* [Quoted passage]
Start of Block

Figure 3. Polarization data showing actual (A) and current density values (C) when the individual cylinders are compared. Power curve data showing actual (B) and power density (D) values.
Results showed that the small scale MFCs benefit from improved power density performance in comparison to the large tubular MFCs. The large error bars in the electrochemical behavior of the triplicate in the terracotta MFC was replicable in repeated polarization data however the diversion of the performance persisted. This might be due to small diameter of the cathode chamber, which is not easily accessible and it does not allow a stable contact, also the connection of the stainless steel crocodile clip onto the cathode is difficult. As the cathodes were prepared manually and the stability of the electrical connection to the cathode in a narrow cathode chamber remains a challenge. However, more research is necessary to fully characterize and large deviation even within the same experimental group.
The comparison between the two anode/cathode ratios used in FFC configurations suggest that the larger anode electrode area gives a 60% higher power output. It might be due to the increased total surface area and the anode packing into more three-dimensional structure for allowing biofilm growth and sufficiently large channels for substrate supply and product removal (Baudler et al., 2014). For the future construction of the MFC stacks, the SAV of the ceramic material should be taken into account as well as its type, composition, thickness and porosity. This work might indicate that the increased SAV of the ceramic structures used here as membranes is favorable and it also determines the size of the whole reactor. Figure 4 shows the temporal behavior of the large and small terracotta cylinders. The maximum power output was 1.15 mW achieved by the LargeT MFCs and 0.63 mW for the small reactors and in the power density terms that shows up to 12.7 W/m3 generated by the small reactors and 5.3 W/m3 for the large MFCs. The data indicates that the small scale MFCs require frequent feeding as the power generation drops more rapidly than in the case of large MFCs. This might suggest quicker utilization of available feedstock and implies using faster flow/rate/ frequent feeding regime for the miniaturized MFC systems.
Figure 4. (A) Absolute power of the SmallT and LargeT MFCs tested (mean value of triplicated data) using urine as a feedstock. (B) Power density of the individual SmallT and LargeT units. Arrows indicate the addition of new feedstock (urine).

End of Block

* [Material shown]
Start of Block

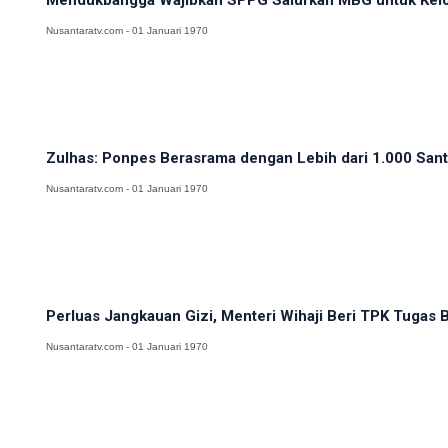
Mendukbangga Wajibkan SPPG Salurkan MBG untuk Kel
Nusantaratv.com - 01 Januari 1970
Zulhas: Ponpes Berasrama dengan Lebih dari 1.000 Santri
Nusantaratv.com - 01 Januari 1970
Perluas Jangkauan Gizi, Menteri Wihaji Beri TPK Tugas Ba
Nusantaratv.com - 01 Januari 1970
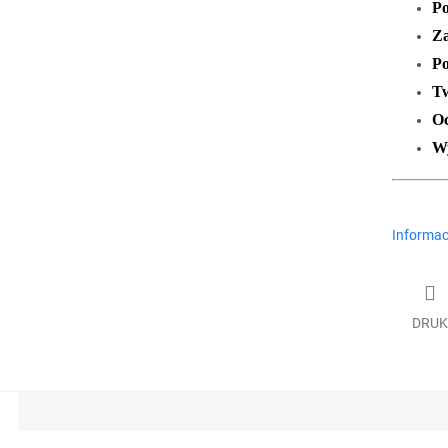
Po
Za
Po
Tw
Oc
Wy
Informac
DRUK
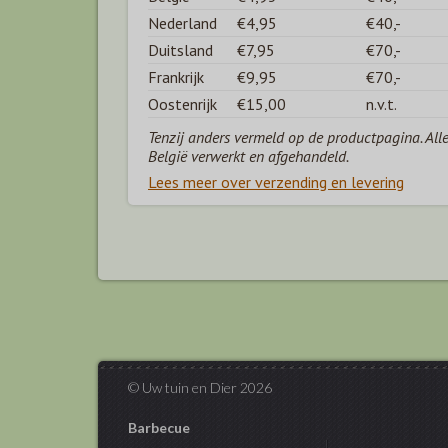
Nederland
€4,95
€40,-
Duitsland
€7,95
€70,-
Frankrijk
€9,95
€70,-
Oostenrijk
€15,00
n.v.t.
Tenzij anders vermeld op de productpagina. All
België verwerkt en afgehandeld.
Lees meer over verzending en levering
© Uw tuin en Dier 2026
Barbecue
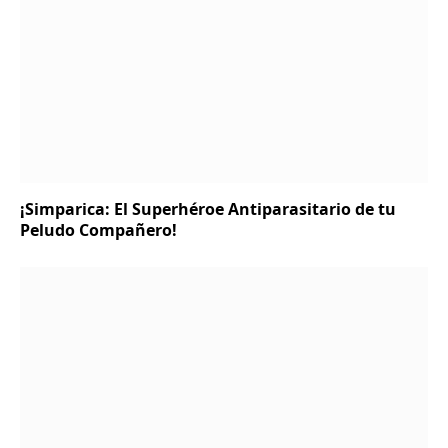
¡Simparica: El Superhéroe Antiparasitario de tu
Peludo Compañero!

End of Block

* [Work instruction 1] Decide whether each statement agrees with the passage on terracotta MFCs. For each, answer yes or no and quote the deciding words from the passage. (a) The LargeT MFCs reached a maximum power output of 1.15 mW. (b) The large tubular MFCs showed better power density than the small scale MFCs. (c) In the FFC configurations, the larger anode electrode area gave a 60% higher power output.
* [Work instruction 2] Copy word for word the part of the passage on terracotta MFCs starting at "Figure 4. (A)" and ending at "new feedstock (urine).".

* [Problem solution 1]
(a) Yes: "The maximum power output was 1.15 mW achieved by the LargeT MFCs"
(b) No: "the small scale MFCs benefit from improved power density performance in comparison to the large tubular MFCs"
(c) Yes: "the larger anode electrode area gives a 60% higher power output"

* [Problem solution 2]
Figure 4. (A) Absolute power of the SmallT and LargeT MFCs tested (mean value of triplicated data) using urine as a feedstock. (B) Power density of the individual SmallT and LargeT units. Arrows indicate the addition of new feedstock (urine).